The Philadelphia District Attorney's Office has conceded that a judge resentencing "juvenile lifers" may impose a minimum sentence lower than the 35 years that the office has been offering in such cases.
The possibility was raised as the office agreed to move ahead with resentencing for Kempis Songster, 44, who is serving life without parole for a murder he committed in 1987 at age 15.
An openly frustrated U.S. District Judge Timothy J. Savage--who ordered a new sentence for Songster four years ago, and again in August with a 120-day deadline--said the office's policy of offering all inmates the same deal for a new sentence was inconsistent with a U.S. Supreme Court ruling that put back into play about 300 murder cases in Philadelphia involving juveniles.

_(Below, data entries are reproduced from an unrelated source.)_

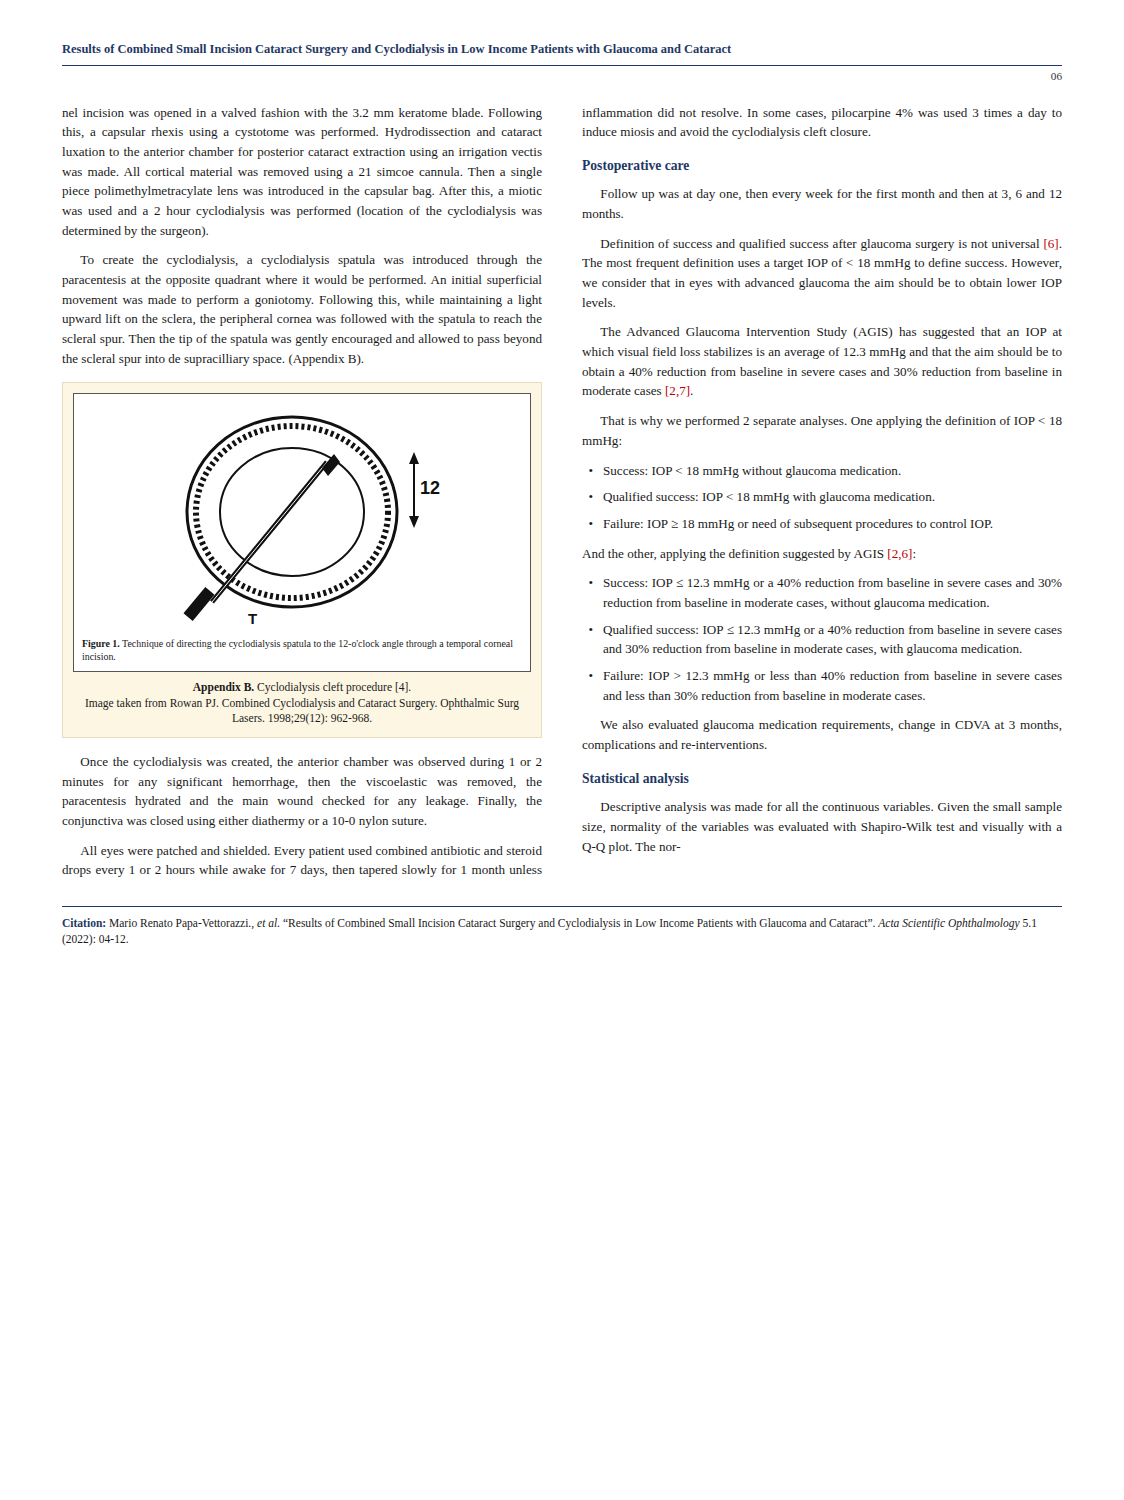Results of Combined Small Incision Cataract Surgery and Cyclodialysis in Low Income Patients with Glaucoma and Cataract
06
nel incision was opened in a valved fashion with the 3.2 mm keratome blade. Following this, a capsular rhexis using a cystotome was performed. Hydrodissection and cataract luxation to the anterior chamber for posterior cataract extraction using an irrigation vectis was made. All cortical material was removed using a 21 simcoe cannula. Then a single piece polimethylmetracylate lens was introduced in the capsular bag. After this, a miotic was used and a 2 hour cyclodialysis was performed (location of the cyclodialysis was determined by the surgeon).
To create the cyclodialysis, a cyclodialysis spatula was introduced through the paracentesis at the opposite quadrant where it would be performed. An initial superficial movement was made to perform a goniotomy. Following this, while maintaining a light upward lift on the sclera, the peripheral cornea was followed with the spatula to reach the scleral spur. Then the tip of the spatula was gently encouraged and allowed to pass beyond the scleral spur into de supracilliary space. (Appendix B).
12 T
Figure 1. Technique of directing the cyclodialysis spatula to the 12-o'clock angle through a temporal corneal incision.
Appendix B. Cyclodialysis cleft procedure [4].
Image taken from Rowan PJ. Combined Cyclodialysis and Cataract Surgery. Ophthalmic Surg Lasers. 1998;29(12): 962-968.
Once the cyclodialysis was created, the anterior chamber was observed during 1 or 2 minutes for any significant hemorrhage, then the viscoelastic was removed, the paracentesis hydrated and the main wound checked for any leakage. Finally, the conjunctiva was closed using either diathermy or a 10-0 nylon suture.
All eyes were patched and shielded. Every patient used combined antibiotic and steroid drops every 1 or 2 hours while awake for 7 days, then tapered slowly for 1 month unless inflammation did not resolve. In some cases, pilocarpine 4% was used 3 times a day to induce miosis and avoid the cyclodialysis cleft closure.
Postoperative care
Follow up was at day one, then every week for the first month and then at 3, 6 and 12 months.
Definition of success and qualified success after glaucoma surgery is not universal [6]. The most frequent definition uses a target IOP of < 18 mmHg to define success. However, we consider that in eyes with advanced glaucoma the aim should be to obtain lower IOP levels.
The Advanced Glaucoma Intervention Study (AGIS) has suggested that an IOP at which visual field loss stabilizes is an average of 12.3 mmHg and that the aim should be to obtain a 40% reduction from baseline in severe cases and 30% reduction from baseline in moderate cases [2,7].
That is why we performed 2 separate analyses. One applying the definition of IOP < 18 mmHg:
Success: IOP < 18 mmHg without glaucoma medication.
Qualified success: IOP < 18 mmHg with glaucoma medication.
Failure: IOP ≥ 18 mmHg or need of subsequent procedures to control IOP.
And the other, applying the definition suggested by AGIS [2,6]:
Success: IOP ≤ 12.3 mmHg or a 40% reduction from baseline in severe cases and 30% reduction from baseline in moderate cases, without glaucoma medication.
Qualified success: IOP ≤ 12.3 mmHg or a 40% reduction from baseline in severe cases and 30% reduction from baseline in moderate cases, with glaucoma medication.
Failure: IOP > 12.3 mmHg or less than 40% reduction from baseline in severe cases and less than 30% reduction from baseline in moderate cases.
We also evaluated glaucoma medication requirements, change in CDVA at 3 months, complications and re-interventions.
Statistical analysis
Descriptive analysis was made for all the continuous variables. Given the small sample size, normality of the variables was evaluated with Shapiro-Wilk test and visually with a Q-Q plot. The nor-
Citation: Mario Renato Papa-Vettorazzi., et al. “Results of Combined Small Incision Cataract Surgery and Cyclodialysis in Low Income Patients with Glaucoma and Cataract”. Acta Scientific Ophthalmology 5.1 (2022): 04-12.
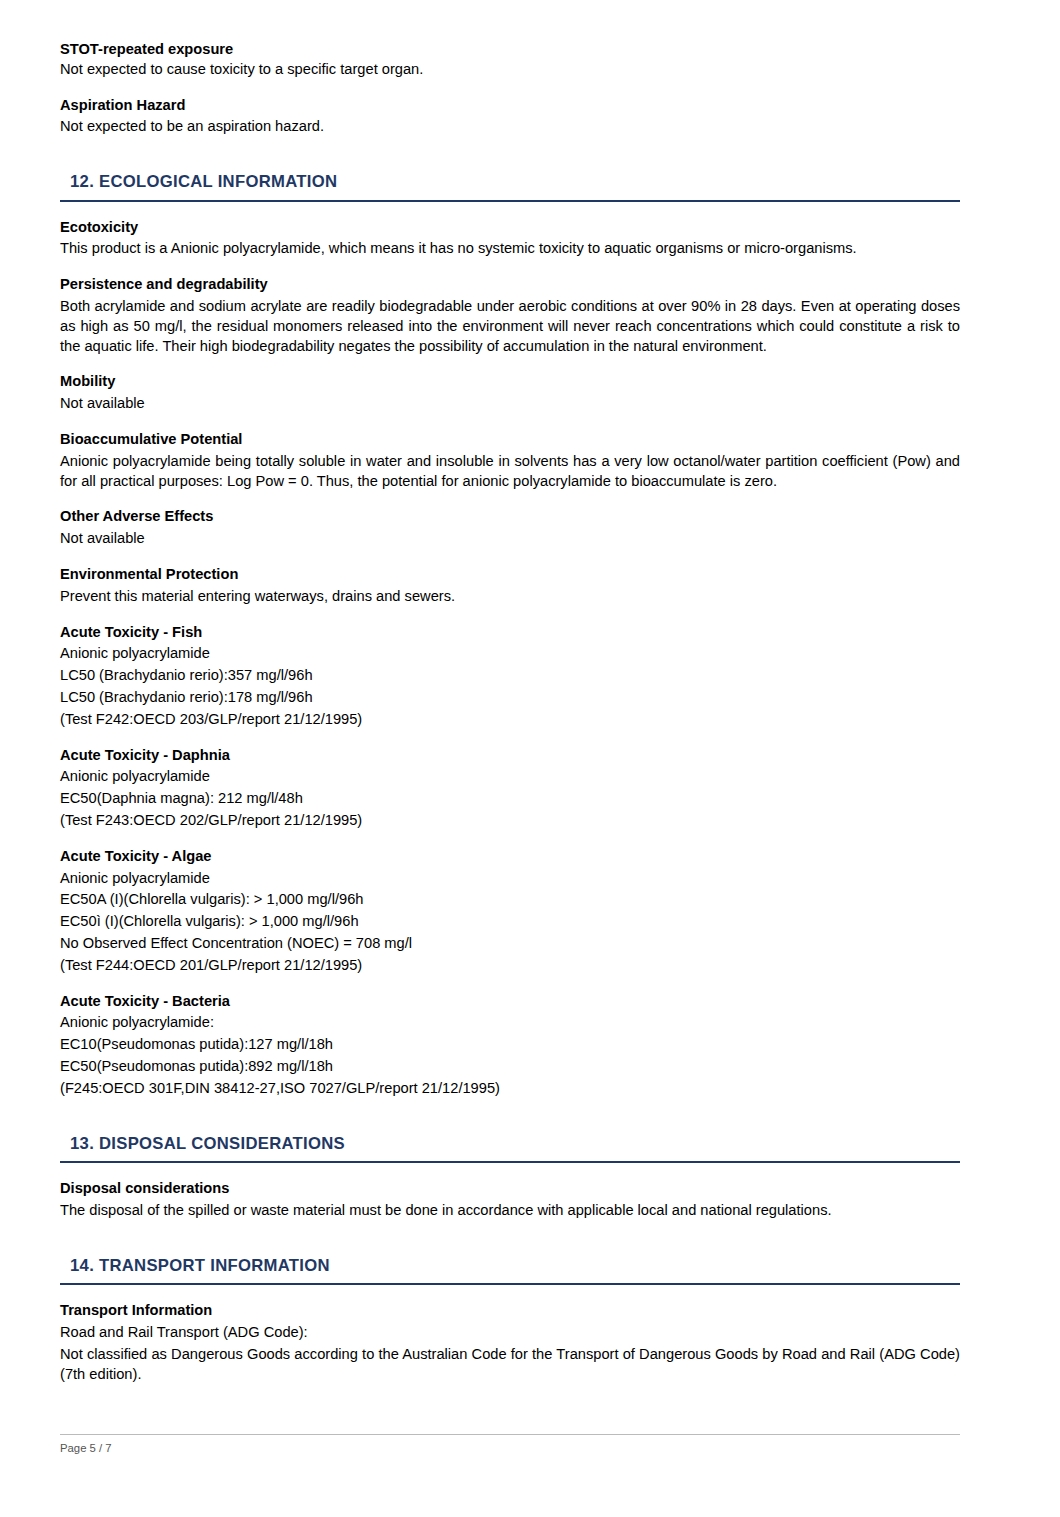STOT-repeated exposure
Not expected to cause toxicity to a specific target organ.
Aspiration Hazard
Not expected to be an aspiration hazard.
12. ECOLOGICAL INFORMATION
Ecotoxicity
This product is a Anionic polyacrylamide, which means it has no systemic toxicity to aquatic organisms or micro-organisms.
Persistence and degradability
Both acrylamide and sodium acrylate are readily biodegradable under aerobic conditions at over 90% in 28 days. Even at operating doses as high as 50 mg/l, the residual monomers released into the environment will never reach concentrations which could constitute a risk to the aquatic life. Their high biodegradability negates the possibility of accumulation in the natural environment.
Mobility
Not available
Bioaccumulative Potential
Anionic polyacrylamide being totally soluble in water and insoluble in solvents has a very low octanol/water partition coefficient (Pow) and for all practical purposes: Log Pow = 0. Thus, the potential for anionic polyacrylamide to bioaccumulate is zero.
Other Adverse Effects
Not available
Environmental Protection
Prevent this material entering waterways, drains and sewers.
Acute Toxicity - Fish
Anionic polyacrylamide
LC50 (Brachydanio rerio):357 mg/l/96h
LC50 (Brachydanio rerio):178 mg/l/96h
(Test F242:OECD 203/GLP/report 21/12/1995)
Acute Toxicity - Daphnia
Anionic polyacrylamide
EC50(Daphnia magna): 212 mg/l/48h
(Test F243:OECD 202/GLP/report 21/12/1995)
Acute Toxicity - Algae
Anionic polyacrylamide
EC50A (I)(Chlorella vulgaris): > 1,000 mg/l/96h
EC50ì (I)(Chlorella vulgaris): > 1,000 mg/l/96h
No Observed Effect Concentration (NOEC) = 708 mg/l
(Test F244:OECD 201/GLP/report 21/12/1995)
Acute Toxicity - Bacteria
Anionic polyacrylamide:
EC10(Pseudomonas putida):127 mg/l/18h
EC50(Pseudomonas putida):892 mg/l/18h
(F245:OECD 301F,DIN 38412-27,ISO 7027/GLP/report 21/12/1995)
13. DISPOSAL CONSIDERATIONS
Disposal considerations
The disposal of the spilled or waste material must be done in accordance with applicable local and national regulations.
14. TRANSPORT INFORMATION
Transport Information
Road and Rail Transport (ADG Code):
Not classified as Dangerous Goods according to the Australian Code for the Transport of Dangerous Goods by Road and Rail (ADG Code) (7th edition).
Page 5 / 7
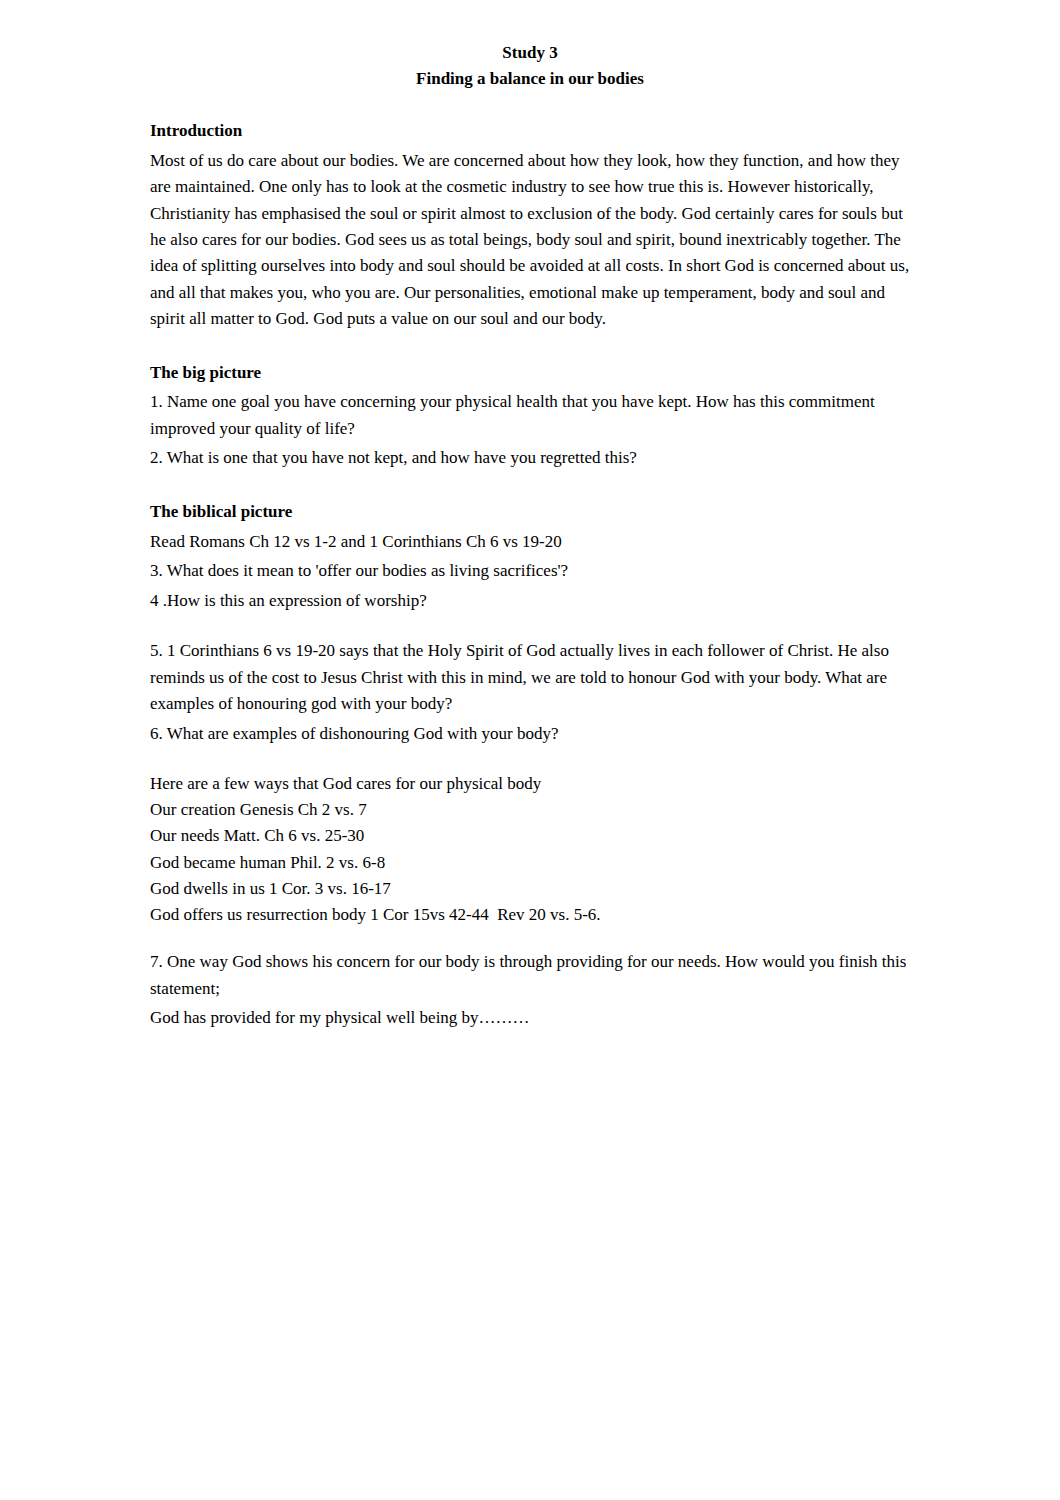Study 3
Finding a balance in our bodies
Introduction
Most of us do care about our bodies. We are concerned about how they look, how they function, and how they are maintained. One only has to look at the cosmetic industry to see how true this is. However historically, Christianity has emphasised the soul or spirit almost to exclusion of the body. God certainly cares for souls but he also cares for our bodies. God sees us as total beings, body soul and spirit, bound inextricably together. The idea of splitting ourselves into body and soul should be avoided at all costs. In short God is concerned about us, and all that makes you, who you are. Our personalities, emotional make up temperament, body and soul and spirit all matter to God. God puts a value on our soul and our body.
The big picture
1. Name one goal you have concerning your physical health that you have kept. How has this commitment improved your quality of life?
2. What is one that you have not kept, and how have you regretted this?
The biblical picture
Read Romans Ch 12 vs 1-2 and 1 Corinthians Ch 6 vs 19-20
3. What does it mean to 'offer our bodies as living sacrifices'?
4 .How is this an expression of worship?
5. 1 Corinthians 6 vs 19-20 says that the Holy Spirit of God actually lives in each follower of Christ. He also reminds us of the cost to Jesus Christ with this in mind, we are told to honour God with your body. What are examples of honouring god with your body?
6. What are examples of dishonouring God with your body?
Here are a few ways that God cares for our physical body
Our creation Genesis Ch 2 vs. 7
Our needs Matt. Ch 6 vs. 25-30
God became human Phil. 2 vs. 6-8
God dwells in us 1 Cor. 3 vs. 16-17
God offers us resurrection body 1 Cor 15vs 42-44 Rev 20 vs. 5-6.
7. One way God shows his concern for our body is through providing for our needs. How would you finish this statement;
God has provided for my physical well being by………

Savage's Aug. 17 order had urged resentencings in which a judge would have discretion to impose "individualized, proportionate sentences," take into consideration an inmate's rehabilitation, and impose a maximum of life only in "the rarest of permanently incorrigible" cases.
"Here's the problem that I have," Savage told Assistant District Attorney Susan Affronti. "If you're saying you have all these offers out, it seems you're treating all of these folks the same way - 35 years to life. I don't get that. That to me appears to show a lack of due diligence, of looking at each case individually. I understand you want to do this for policy reasons. Maybe because it looks good."
Songster's case and others are back in the courts as a consequence of Montgomery v. Louisiana, a U.S. Supreme Court decision in January that made retroactive the court's ban on automatic life-without-parole sentences for juveniles. The ruling affects about 2,300 cases nationwide, about 500 of which are in Pennsylvania - including about 300 in Philadelphia.